YOUR GOAL: Text in the records must be reproduced exactly, and pictures must be skipped.

EXCERPTED DATA:
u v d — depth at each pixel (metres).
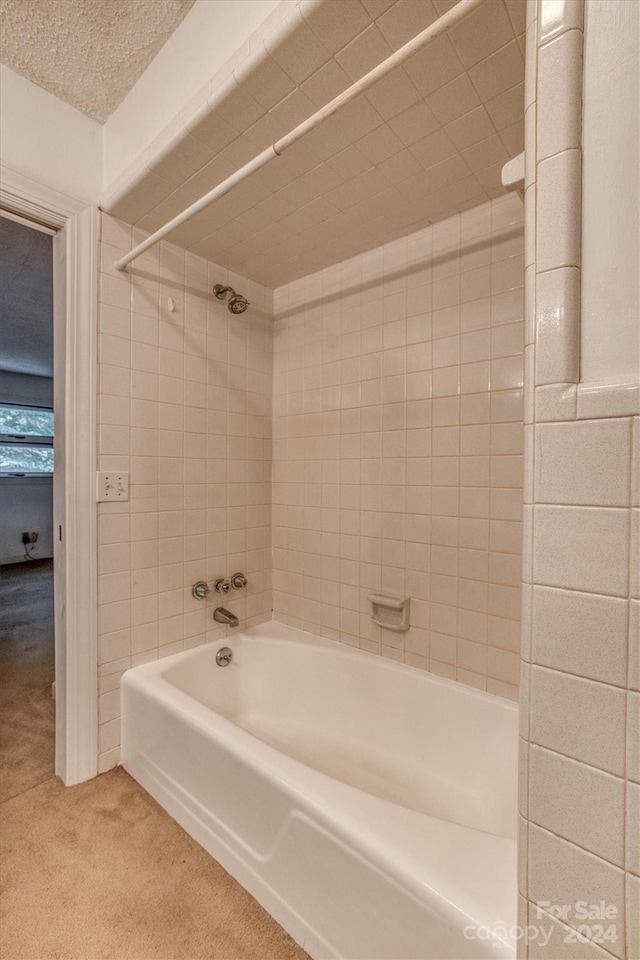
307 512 2.03
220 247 1.77
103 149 1.53
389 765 1.57
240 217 1.56
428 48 0.92
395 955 0.80
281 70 1.00
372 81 0.83
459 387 1.53
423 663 1.63
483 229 1.48
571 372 0.60
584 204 0.60
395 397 1.71
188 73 1.22
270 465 2.18
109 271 1.54
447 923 0.72
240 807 1.12
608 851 0.58
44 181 1.38
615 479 0.56
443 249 1.57
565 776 0.61
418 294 1.64
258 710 1.90
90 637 1.49
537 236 0.63
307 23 0.90
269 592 2.17
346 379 1.87
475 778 1.41
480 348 1.48
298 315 2.06
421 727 1.55
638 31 0.56
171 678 1.65
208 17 1.16
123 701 1.57
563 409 0.60
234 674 1.90
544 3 0.62
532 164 0.64
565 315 0.60
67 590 1.46
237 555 2.01
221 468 1.94
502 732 1.37
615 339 0.58
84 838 1.26
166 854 1.21
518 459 1.41
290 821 1.00
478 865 0.80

YOUR SOLUTION:
u v d — depth at each pixel (metres).
307 512 2.03
220 247 1.77
103 149 1.53
389 765 1.57
240 217 1.56
428 48 0.92
395 955 0.80
281 70 1.00
372 81 0.83
459 387 1.53
423 663 1.63
483 229 1.48
571 372 0.60
584 204 0.60
395 397 1.71
188 73 1.22
270 465 2.18
109 271 1.54
447 923 0.72
240 807 1.12
608 851 0.58
44 181 1.38
615 479 0.56
443 249 1.57
565 776 0.61
418 294 1.64
258 710 1.90
90 637 1.49
537 236 0.63
307 23 0.90
269 592 2.17
346 379 1.87
475 778 1.41
480 348 1.48
298 315 2.06
421 727 1.55
638 31 0.56
171 678 1.65
208 17 1.16
123 701 1.57
563 409 0.60
234 674 1.90
544 3 0.62
532 164 0.64
565 315 0.60
67 590 1.46
237 555 2.01
221 468 1.94
502 732 1.37
615 339 0.58
84 838 1.26
166 854 1.21
518 459 1.41
290 821 1.00
478 865 0.80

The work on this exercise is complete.